Two-field K\"ahler moduli inflation on large volume moduli stabilization

TL;DR

This paper introduces a two-field inflation model derived from large volume moduli stabilization in type IIB string theory, featuring a non-canonical kinetic term and producing observable cosmological signatures.

Contribution

It presents a novel two-field inflation scenario with a non-canonical kinetic Lagrangian based on large volume moduli stabilization in string theory.

Findings

Achieves a nearly flat power spectrum with n_s≈0.96.

Predicts an inflationary energy scale of 3×10^{14} GeV.
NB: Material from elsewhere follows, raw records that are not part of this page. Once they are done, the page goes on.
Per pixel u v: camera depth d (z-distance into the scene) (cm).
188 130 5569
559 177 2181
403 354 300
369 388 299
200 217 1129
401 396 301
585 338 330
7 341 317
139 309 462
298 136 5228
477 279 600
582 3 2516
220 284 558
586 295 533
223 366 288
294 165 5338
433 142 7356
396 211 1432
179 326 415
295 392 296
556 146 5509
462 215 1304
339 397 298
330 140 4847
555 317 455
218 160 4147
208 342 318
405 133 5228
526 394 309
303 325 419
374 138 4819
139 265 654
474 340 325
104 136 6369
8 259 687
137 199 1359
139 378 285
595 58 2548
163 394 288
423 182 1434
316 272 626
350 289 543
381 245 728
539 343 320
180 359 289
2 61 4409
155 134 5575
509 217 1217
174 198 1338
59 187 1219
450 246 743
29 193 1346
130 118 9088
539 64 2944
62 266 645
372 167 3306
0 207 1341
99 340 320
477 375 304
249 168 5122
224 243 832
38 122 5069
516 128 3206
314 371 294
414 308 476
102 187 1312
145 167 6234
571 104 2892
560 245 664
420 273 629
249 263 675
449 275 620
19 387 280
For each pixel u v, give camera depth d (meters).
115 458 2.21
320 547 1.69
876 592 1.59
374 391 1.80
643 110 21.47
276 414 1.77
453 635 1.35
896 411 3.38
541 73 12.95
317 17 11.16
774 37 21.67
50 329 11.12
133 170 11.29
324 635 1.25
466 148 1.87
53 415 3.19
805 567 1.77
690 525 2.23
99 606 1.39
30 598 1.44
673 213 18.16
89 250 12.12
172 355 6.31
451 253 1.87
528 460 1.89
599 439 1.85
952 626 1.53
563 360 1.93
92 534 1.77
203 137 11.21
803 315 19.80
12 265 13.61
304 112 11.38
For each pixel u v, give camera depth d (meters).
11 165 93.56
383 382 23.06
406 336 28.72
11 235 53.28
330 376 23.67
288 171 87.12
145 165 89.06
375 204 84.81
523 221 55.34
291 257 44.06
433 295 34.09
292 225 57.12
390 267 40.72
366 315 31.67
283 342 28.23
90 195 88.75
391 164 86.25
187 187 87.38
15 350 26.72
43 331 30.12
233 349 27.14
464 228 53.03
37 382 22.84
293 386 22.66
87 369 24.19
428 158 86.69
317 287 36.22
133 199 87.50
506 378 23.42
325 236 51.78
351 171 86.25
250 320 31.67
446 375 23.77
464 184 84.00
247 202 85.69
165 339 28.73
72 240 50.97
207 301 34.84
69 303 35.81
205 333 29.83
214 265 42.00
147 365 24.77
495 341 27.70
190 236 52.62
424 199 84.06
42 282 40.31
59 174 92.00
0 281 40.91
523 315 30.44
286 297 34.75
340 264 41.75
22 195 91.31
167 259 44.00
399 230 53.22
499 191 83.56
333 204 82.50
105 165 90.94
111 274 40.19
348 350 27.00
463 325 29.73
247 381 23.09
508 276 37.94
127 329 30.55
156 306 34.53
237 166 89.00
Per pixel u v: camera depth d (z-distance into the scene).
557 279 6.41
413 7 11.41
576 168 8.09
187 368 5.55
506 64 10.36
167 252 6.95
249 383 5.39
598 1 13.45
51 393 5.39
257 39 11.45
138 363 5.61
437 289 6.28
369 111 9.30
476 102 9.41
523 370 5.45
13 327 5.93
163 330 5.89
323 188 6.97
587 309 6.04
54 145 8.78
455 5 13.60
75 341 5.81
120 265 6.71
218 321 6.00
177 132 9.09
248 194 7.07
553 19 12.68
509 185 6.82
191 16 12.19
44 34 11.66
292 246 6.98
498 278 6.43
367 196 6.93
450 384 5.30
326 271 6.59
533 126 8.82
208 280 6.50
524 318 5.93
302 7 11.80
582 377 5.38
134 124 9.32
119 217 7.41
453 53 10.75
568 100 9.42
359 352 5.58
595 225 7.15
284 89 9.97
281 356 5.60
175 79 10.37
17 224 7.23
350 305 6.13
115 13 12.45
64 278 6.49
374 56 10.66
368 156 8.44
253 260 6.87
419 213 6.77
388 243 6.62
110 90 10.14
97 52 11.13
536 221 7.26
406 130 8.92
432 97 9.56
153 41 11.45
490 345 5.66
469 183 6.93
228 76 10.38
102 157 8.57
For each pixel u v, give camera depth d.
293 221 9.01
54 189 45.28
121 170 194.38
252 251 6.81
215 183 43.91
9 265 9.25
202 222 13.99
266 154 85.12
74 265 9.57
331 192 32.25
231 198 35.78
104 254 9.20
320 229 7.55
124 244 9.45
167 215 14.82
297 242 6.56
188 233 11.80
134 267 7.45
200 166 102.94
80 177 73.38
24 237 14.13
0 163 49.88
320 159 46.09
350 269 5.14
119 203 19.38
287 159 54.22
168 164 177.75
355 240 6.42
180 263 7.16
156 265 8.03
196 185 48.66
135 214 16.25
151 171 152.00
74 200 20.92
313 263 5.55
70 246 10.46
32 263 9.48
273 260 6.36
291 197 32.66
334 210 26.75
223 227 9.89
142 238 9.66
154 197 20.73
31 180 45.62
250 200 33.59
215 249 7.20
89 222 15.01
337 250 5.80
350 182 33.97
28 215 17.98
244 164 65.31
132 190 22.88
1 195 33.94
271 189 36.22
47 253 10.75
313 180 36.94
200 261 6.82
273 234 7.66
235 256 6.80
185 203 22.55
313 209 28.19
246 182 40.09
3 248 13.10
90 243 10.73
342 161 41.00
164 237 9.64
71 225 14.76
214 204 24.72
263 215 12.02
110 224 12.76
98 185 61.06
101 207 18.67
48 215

Finds significant correlation between curvature and isocurvature perturbations.

Abstract

In this paper we present a two-field inflation model, which distinguishes itself with a non-canonical kinetic lagrangian and comes from the large volume approach to the moduli stabilization in flux compactification of type IIB superstring on a Calabi-Yau orientifold of $h^{(1,2)} > h^{(1,1)}\geq 4$. The K\"ahler moduli are classified as volume modulus, heavy moduli and two light moduli. The axion-dilaton, complex structure moduli and all heavy K\"ahler moduli including the volume modulus are frozen by nonperturbatively corrected flux superpotential and the $\alpha^\prime$-corrected K\"ahler potential in the large volume limit. The minimum of the scalar potential at which the heavy moduli are stabilized provides the dominant potential energy for the survived light K\"ahler moduli. We consider a simplified case where the axionic components in the light K\"ahler moduli are further stabilized at the potential minimum and only the geometrical components are taken as the scalar fields to drive an assisted-like inflation. For a certain range of moduli stabilization parameters and inflation initial conditions, we obtain a nearly flat power spectrum of the curvature perturbation, with $n_s\approx 0.96$ at Hubble-exit, and an inflationary energy scale of $3 \times 10^{14}$ GeV. In our model, significant correlation exists between the curvature and isocurvature perturbations on super-Hubble scales so that at the end of inflation a great deal of the curvature power spectrum originates from this correlation.